Roy Nichols, an influential guitar player who for 22 years was a mainstay of country star Merle Haggard’s band, died Tuesday at Mercy Hospital in Bakersfield. He was 68.
Nichols was admitted to the hospital on June 30 with a kidney inflammation and bacterial infection and was in intensive care until he died early Tuesday of a heart attack.
Haggard credits Nichols with jump-starting his own career and playing a key role in developing the distinctive country sound of his band, the Strangers.
When Haggard got out of California’s San Quentin Prison in 1960 after doing time for a burglary conviction, he went to see Nichols play at a Las Vegas nightclub, where Nichols shared the stage with country music star Wynn Stewart, Haggard told the Associated Press Tuesday in a telephone interview from his home in Northern California.
“Roy wanted to get off and go to the restroom or something. He said, ‘Here, play this thing,’ and handed me his guitar. I sung ‘Devil Woman’ and Wynn Stewart saw me and hired me on the spot,” Haggard said.
“Because of Roy, my career commenced,” he said. “He was the stylist that set the pace of the records I recorded in my high period.”
Born in Chandler, Ariz., Nichols was the eldest in a family of seven children. He grew up in the Fresno area, where the family owned and operated a camp for migrant workers.
Nichols’s father played the upright bass and Nichols started learning the guitar at the age of 11. Three years later, Nichols got his first paying job playing weekend dances with Curly Roberts and the Rangers.
Before his 16th birthday, Nichols was discovered by the Maddox Brothers and Rose and joined that band on the road. That was the start of a series of associations with a number of top names in country music, including Lefty Frizzell, Johnny Cash, Billy Mize and Cliffie Stone.
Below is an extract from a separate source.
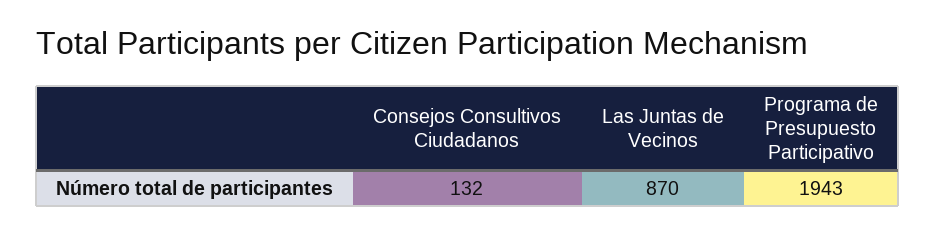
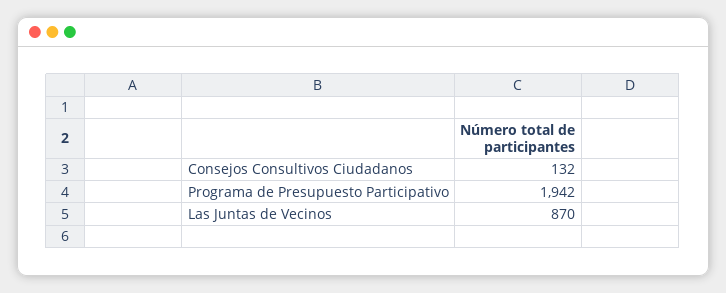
Programa de Presupuesto Participativo: 1943 -> 1942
In the early 1960s, Stewart, then a California country music legend, opened a nightclub in Las Vegas and asked Nichols to join him. Nichols played with Stewart’s band until Haggard formed the Strangers in 1965. The band stayed largely intact until 1987, when health problems forced Nichols into retirement.
Friends said a stroke in 1996 cost Nichols the use of his left hand, ending his ability to play guitar.
“Chet Atkins and Roy Nichols were the two most influential guitar players in [the last] century,” Haggard said.
There was no immediate information on funeral services.